▶ _Exercise goal_:
Convert the lines of the data below into a Markdown table with the columns "Row" and "Line", numbering each line and skipping blank lines. Leave the pictures out.
═══ Data to use
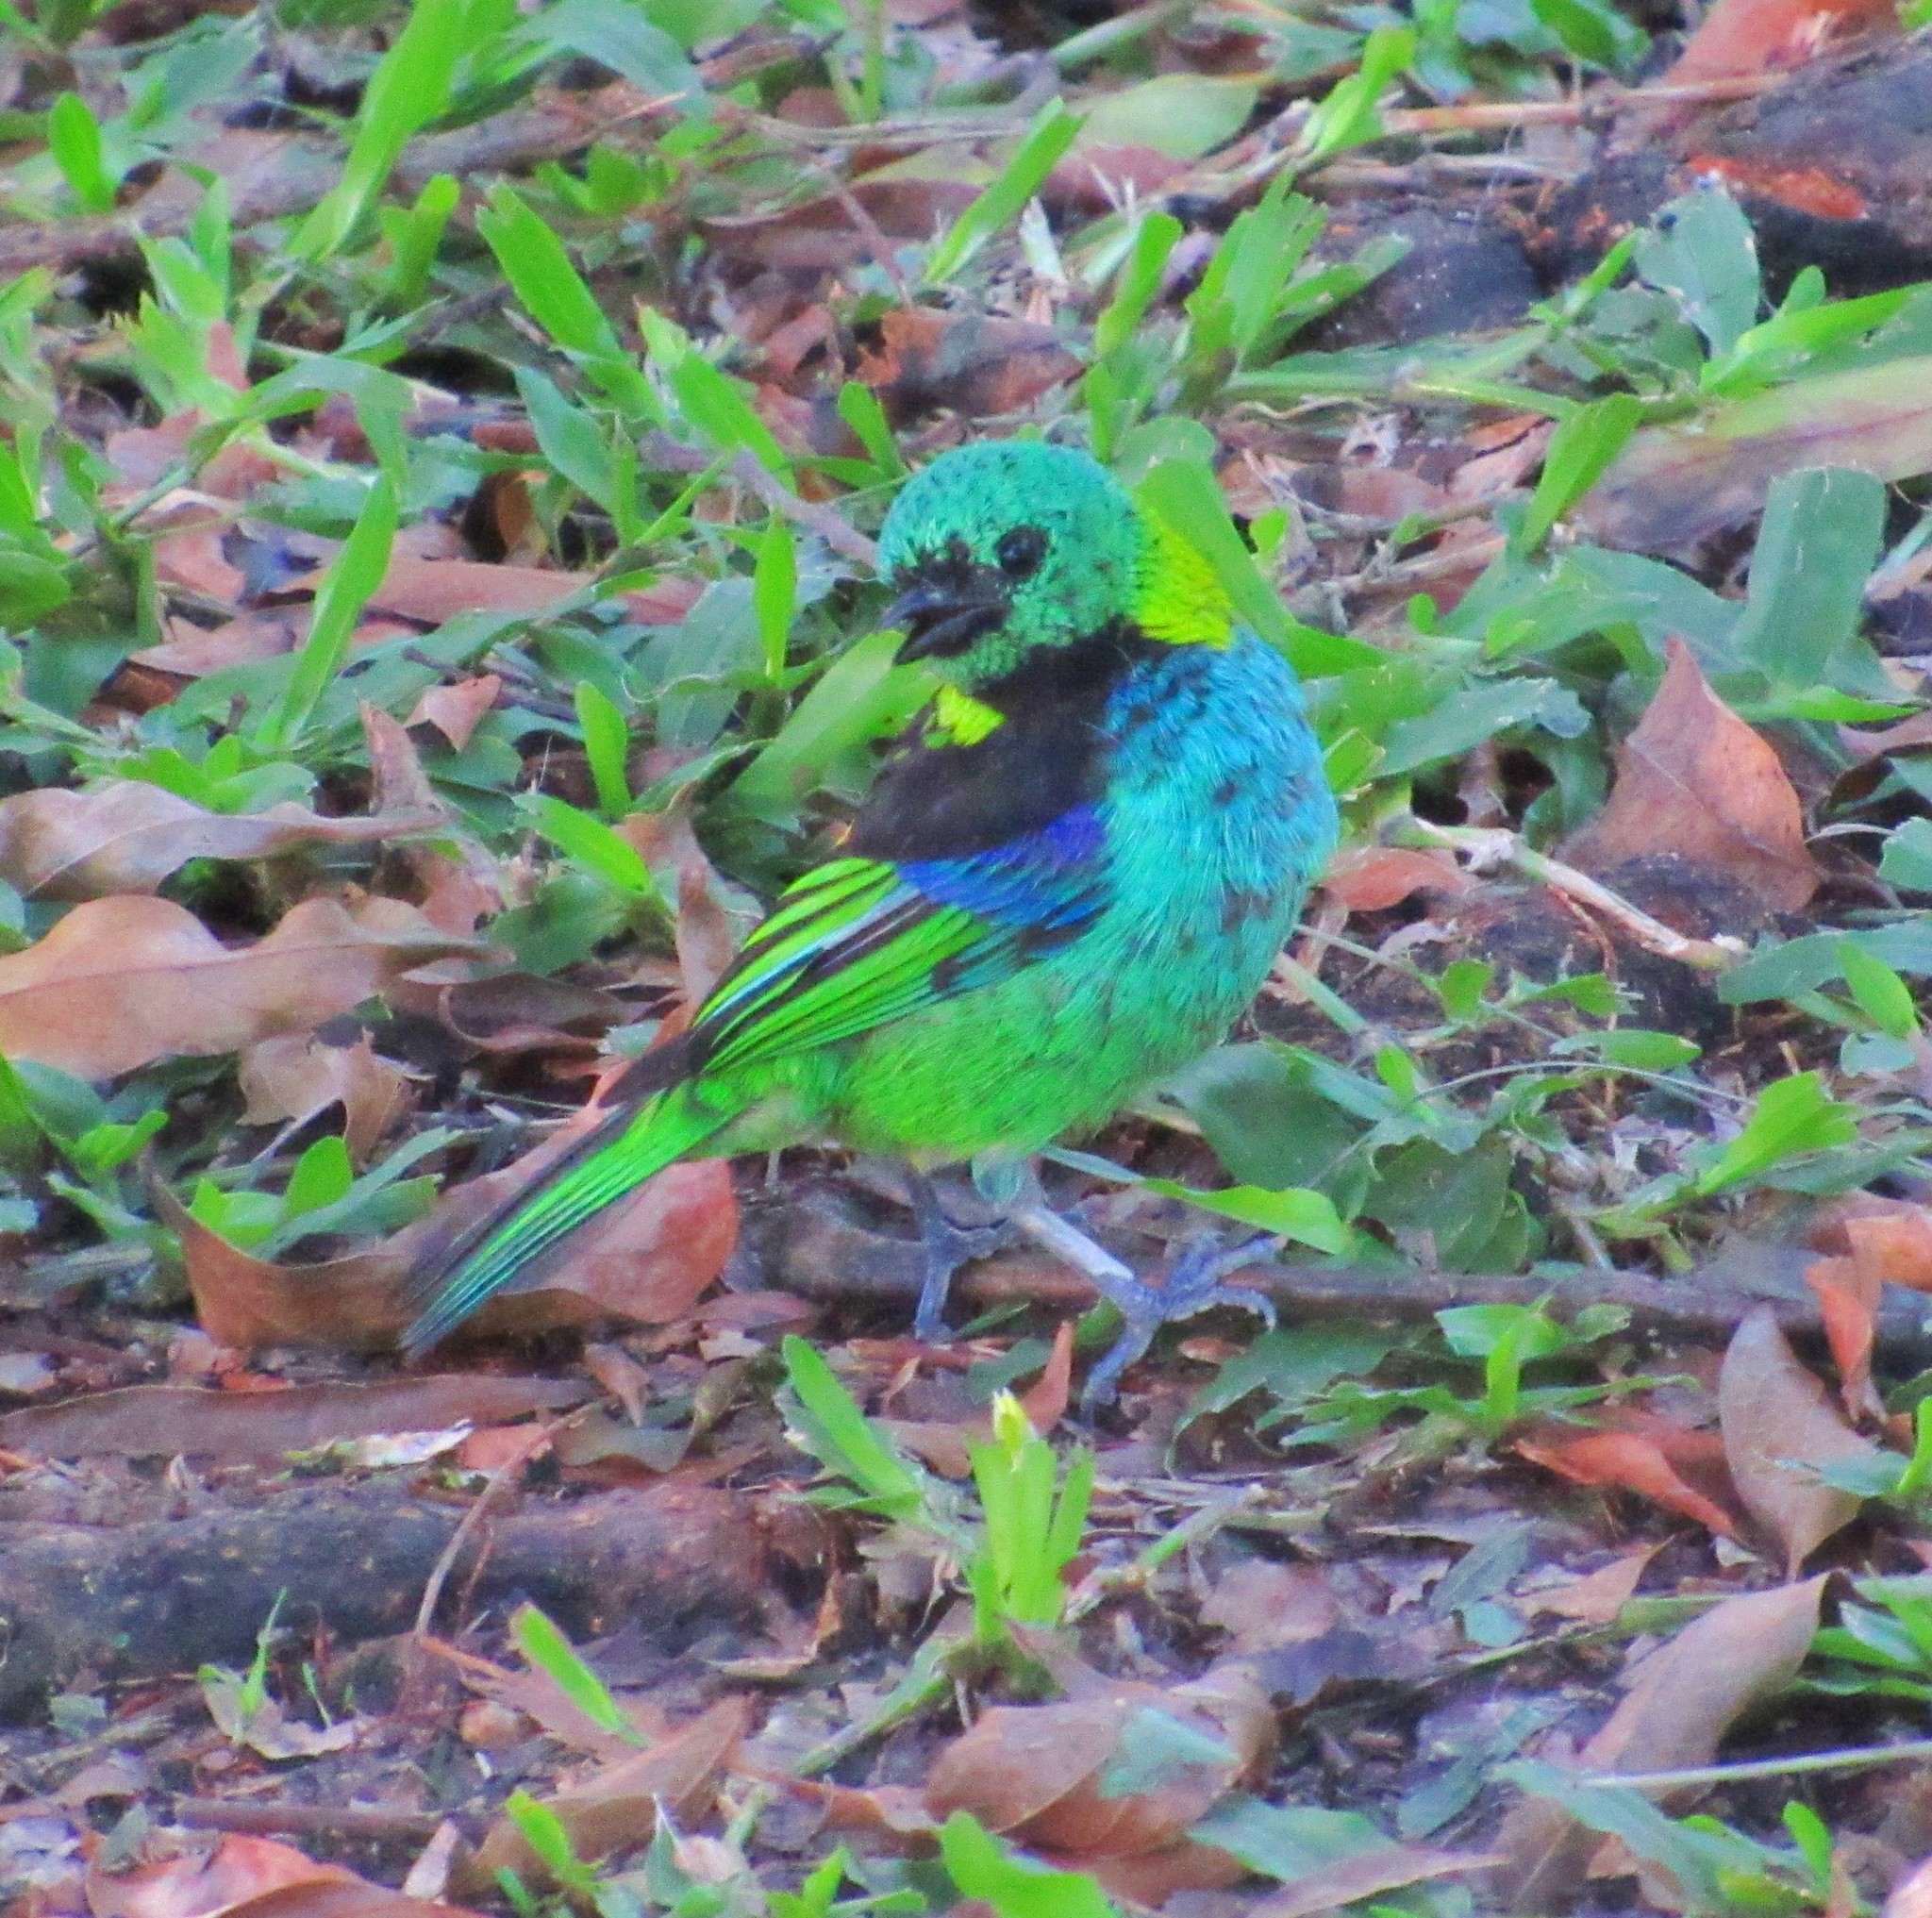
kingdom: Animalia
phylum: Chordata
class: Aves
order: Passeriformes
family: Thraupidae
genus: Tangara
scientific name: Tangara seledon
══════
▶ _Full solution_:
| Row | Line |
|---|---|
| 1 | kingdom: Animalia |
| 2 | phylum: Chordata |
| 3 | class: Aves |
| 4 | order: Passeriformes |
| 5 | family: Thraupidae |
| 6 | genus: Tangara |
| 7 | scientific name: Tangara seledon |